SOURCE TEXT

▬▬▬▬▬▬

Monday, May 31, 2021

THE IR CAMERA GOES DOWNTOWN

Today is Memorial Day in the United States. I went out cruising yesterday afternoon looking for a suitable location with plenty of flags to mark the occasion. Nothing. Not the Veterans Memorial, not Art Hill, not the central downtown plaza and not even the Arch grounds.

Which does not mean that all was lost. I had the IR converted camera with me and wondered what it would do with the  big wicket and the surrounding trees and sky. Well, this.              

Sunday, May 30, 2021

ANOTHER APPROACH

Yesterday was gray and freakishly cool in The Lou so I didn't get out to shoot new stuff. That led me to dip back into the first experimental batch of infrared pictures. They can make for  interesting monochrome. This is part of the Grand Basin in Forest Park, looking at Art Hill and the art museum. The hill looks like it is covered with  snow, and, indeed, it is our town's premier sledding venue. To the naked eye it is rich green at this time of year but, again, we are seeing the intense IR reflectivity of anything containing chlorophyll.                                         

Saturday, May 29, 2021

NEW TOY

I've squeezed all I can out of the pictures from the City Museum and need to go out trolling for new material this holiday weekend. Monday is Memorial Day. Ellie, my 7 year old granddaughter, asked her mother to explain what it was about. After hearing her response Ellie said "oh, it's like veterinarian's day."

So anyway, new toy. I had one of my old camera bodies converted to an infrared sensor. It now sees colors that our eyes cannot. Exposure and focus are a little different. Anything that contains chlorophyll reflects IR like crazy so many plants look white. Then there are tricks you can play with the visible results in Photoshop. This is a first effort. The company that does the conversion, Lifepixel, offers 30 minutes of instruction, which I will do on Friday.                                 

Friday, May 28, 2021

COMING IN FOR A LANDING

 

I know I'm kind of beating this series from the City Museum to death but it's one of the more interesting things around town. And it's going to have to do until I get some new material.

The area outside the building, for some reason called Monstro City, is covered with with tubes to climb through, catwalks, parapets and the shells of a couple of old corporate jets. This one looks like it needs some agile maneuvers to avoid the surrounding buildings. They are all old industrial spaces, now converted to loft apartments.

                

Thursday, May 27, 2021

TIED UP

I've mentioned that the building housing the City Museum used to be a shoe factory and warehouse. To complete the product line, it also made shoelaces. I have never in my life stopped to consider how shoelaces are made. No doubt the technology has changed a lot but if you want some old school ties this is the place to come.       

Wednesday, May 26, 2021

ENVIRONMENTAL JUSTICE

The City Museum has a number of works by the sculptor Tom Otterness and there are some others around town. On the surface, the art is simple, even childlike, but just below the effect may be very disturbing. This appears to be the end-game of a whale hunt, in which the smiling prey has turned the tables on the hunter. Give it more than a glance and it is horrifying. I doubt the children passing by pay any attention.

▬▬▬▬▬▬

RECORDS

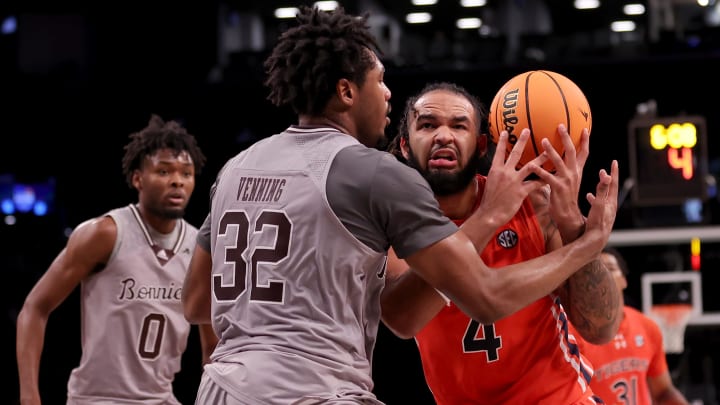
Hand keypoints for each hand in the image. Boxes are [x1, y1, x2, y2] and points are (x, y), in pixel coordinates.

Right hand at [479, 129, 547, 227]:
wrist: (489, 214)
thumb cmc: (489, 200)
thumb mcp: (489, 183)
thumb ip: (496, 175)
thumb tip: (498, 169)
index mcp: (495, 170)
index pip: (498, 152)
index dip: (502, 141)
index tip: (505, 131)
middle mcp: (504, 172)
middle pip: (515, 154)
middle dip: (521, 141)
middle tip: (527, 130)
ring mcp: (513, 181)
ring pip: (530, 166)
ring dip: (540, 158)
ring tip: (549, 151)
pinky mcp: (521, 191)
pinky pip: (535, 183)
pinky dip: (543, 180)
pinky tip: (551, 177)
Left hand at [538, 125, 589, 241]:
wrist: (568, 215)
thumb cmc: (564, 198)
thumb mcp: (567, 181)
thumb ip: (562, 170)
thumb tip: (553, 160)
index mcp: (577, 171)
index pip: (583, 153)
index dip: (585, 141)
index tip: (584, 128)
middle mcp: (574, 173)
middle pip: (572, 152)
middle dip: (567, 138)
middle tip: (560, 125)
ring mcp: (566, 180)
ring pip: (559, 162)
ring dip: (551, 150)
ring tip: (543, 140)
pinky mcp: (558, 188)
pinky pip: (547, 177)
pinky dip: (539, 170)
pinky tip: (531, 164)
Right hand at [583, 160, 619, 252]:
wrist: (595, 241)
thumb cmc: (596, 223)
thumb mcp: (598, 205)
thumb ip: (602, 190)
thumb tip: (606, 175)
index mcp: (611, 202)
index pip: (613, 183)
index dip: (613, 172)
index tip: (614, 162)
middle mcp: (611, 206)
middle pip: (610, 189)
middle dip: (607, 179)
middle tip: (605, 170)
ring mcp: (606, 212)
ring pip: (604, 197)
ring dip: (600, 189)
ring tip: (598, 182)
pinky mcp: (601, 217)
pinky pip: (598, 204)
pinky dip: (594, 198)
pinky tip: (588, 198)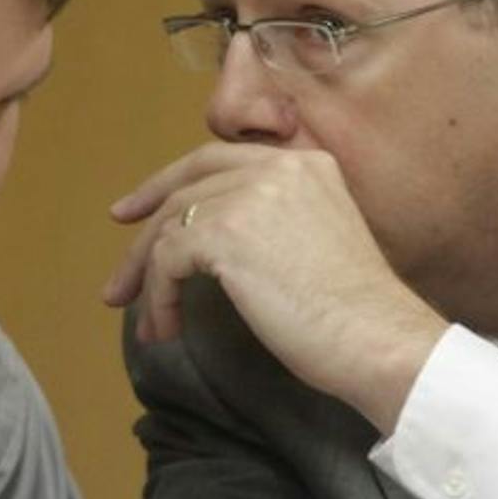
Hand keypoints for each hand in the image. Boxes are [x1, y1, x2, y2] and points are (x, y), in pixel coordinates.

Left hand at [103, 142, 446, 432]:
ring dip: (149, 278)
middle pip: (186, 187)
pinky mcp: (225, 232)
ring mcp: (251, 195)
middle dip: (144, 231)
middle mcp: (277, 167)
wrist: (377, 338)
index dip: (169, 183)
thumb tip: (204, 246)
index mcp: (305, 164)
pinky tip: (168, 327)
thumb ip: (270, 225)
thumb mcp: (315, 244)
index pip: (218, 160)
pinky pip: (168, 260)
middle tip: (120, 276)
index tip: (136, 211)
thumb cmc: (355, 314)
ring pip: (170, 226)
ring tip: (148, 324)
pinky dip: (159, 296)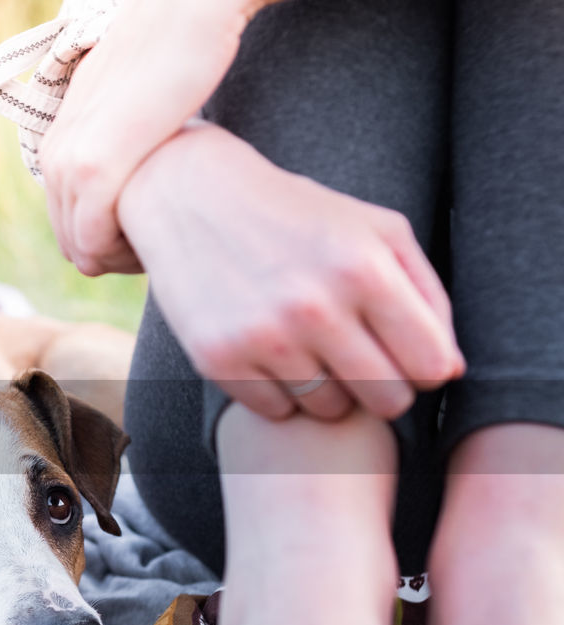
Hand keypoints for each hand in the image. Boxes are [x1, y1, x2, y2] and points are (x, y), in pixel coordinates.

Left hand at [40, 0, 260, 276]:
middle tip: (158, 248)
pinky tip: (160, 240)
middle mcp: (57, 155)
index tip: (150, 238)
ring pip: (81, 248)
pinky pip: (94, 241)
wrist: (187, 12)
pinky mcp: (95, 167)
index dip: (108, 243)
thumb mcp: (134, 106)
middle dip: (111, 258)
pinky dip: (123, 254)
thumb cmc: (177, 57)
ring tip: (161, 244)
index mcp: (62, 143)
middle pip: (71, 242)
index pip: (69, 223)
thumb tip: (141, 172)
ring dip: (119, 259)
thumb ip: (123, 141)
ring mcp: (71, 161)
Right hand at [117, 123, 463, 420]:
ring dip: (328, 391)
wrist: (192, 198)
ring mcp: (262, 336)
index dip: (425, 368)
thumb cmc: (297, 215)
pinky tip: (271, 357)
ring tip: (312, 353)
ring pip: (329, 410)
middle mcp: (315, 306)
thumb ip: (426, 294)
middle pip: (386, 399)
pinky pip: (275, 411)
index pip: (431, 366)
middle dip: (382, 387)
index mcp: (365, 268)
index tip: (405, 355)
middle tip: (361, 362)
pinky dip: (279, 393)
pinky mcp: (217, 358)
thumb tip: (448, 370)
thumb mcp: (375, 228)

▬▬▬▬▬▬

TO DO
A – Answer these about the photo blog posts:
(i) Which company converted the camera to infrared?
(ii) What did the building housing the City Museum used to be?
(iii) The City Museum has a number of works by which sculptor?
B – Resume the photo blog posts, writing on from their final sentence.

ANSWERS FOR THIS EXERCISE
A –
(i) Lifepixel
(ii) A shoe factory and warehouse
(iii) Tom Otterness

B –
Tuesday, May 25, 2021

WHEEEE

I have a bit more to show from the City Museum before moving on. This isn't as dramatic as the dark back shaft but it illustrates how much fun you can have at this place. There are lots of slides. My Michigan grandchildren, ages 5 and 2, will be here in a month and they are going to have a blast here.           

Monday, May 24, 2021

GEOMETRY LESSON

Looking down from the second floor to the ground level over the main stairway at the City Museum. It's a riot of curves, lines and colors that somehow reminds me of Frank Stella's later work. Much of the balustrade is made of industrial rollers covered in a myriad of colors and patterns. The structure in the lower left that looks like a slinky is for children to crawl through, which Ellie does with enthusiasm. No hallucinogens needed in this place.                   

Sunday, May 23, 2021

CHUTES AND LADDERS

I can't pull myself out of the back shaft at the City Museum. The colors, the lights and darks and the shapes are just so weird, which I guess is part of the point. Depending on the size of your screen, you may be able to see the twisted ramp with bars across it near bottom center. it's one of the multi-story slides. You sometimes see kids whizzing and squealing through. I have not heard of bigger people getting stuck but it must happen. It would be foolish for someone as tall as me to try.          

Saturday, May 22, 2021

FROM THE DEPTHS


Near the view in yesterday's post but looking farther up. You can see all the circular ramps used to move merchandise in a shoe factory and the skylight over the 10th story. The depths of the shaft are hidden in shadow.  The background looks like it glows with heat.        

Friday, May 21, 2021

PHANTOM OF THE OPERA

It looks like this could be one of the sets but it's another part of our strange City Museum. The building is better described on its Wikipedia page, https://en.wikipedia.org/wiki/City_Museum, than its own website. It was originally the enormous factory and warehouse of the International Shoe Company. STL was once to shoes what Detroit was to automobiles. Locals of a certain age, particularly baseball and beer fans, know the saying that we were first in shoes, first in brews and last in the American League.

This cavernous 10-story-tall shaft contains a series of spiral ramps, right, that were used to move shoes and their parts from floor to floor. There are five and ten level slides (I wouldn't dare). And then this organ, salvaged from a theater in New York. It looks like it works but I've never heard of a performance. I'd go if there were one.    

Thursday, May 20, 2021

NOSE PRINT

More weirdness at the City Museum. Something interesting catches the eye of a concrete serpent but a window blocks the way.             

Wednesday, May 19, 2021

THE WORLD'S BIGGEST PENCIL

Or at least that's what they claim. We already have the world's largest croquet wicket. This is back in the City Museum, https://www.citymuseum.org/, where Ellie will go on a moment's notice. We spent a longer time there last Saturday and the weather was decent so I got a good haul of pictures. Lots more to come.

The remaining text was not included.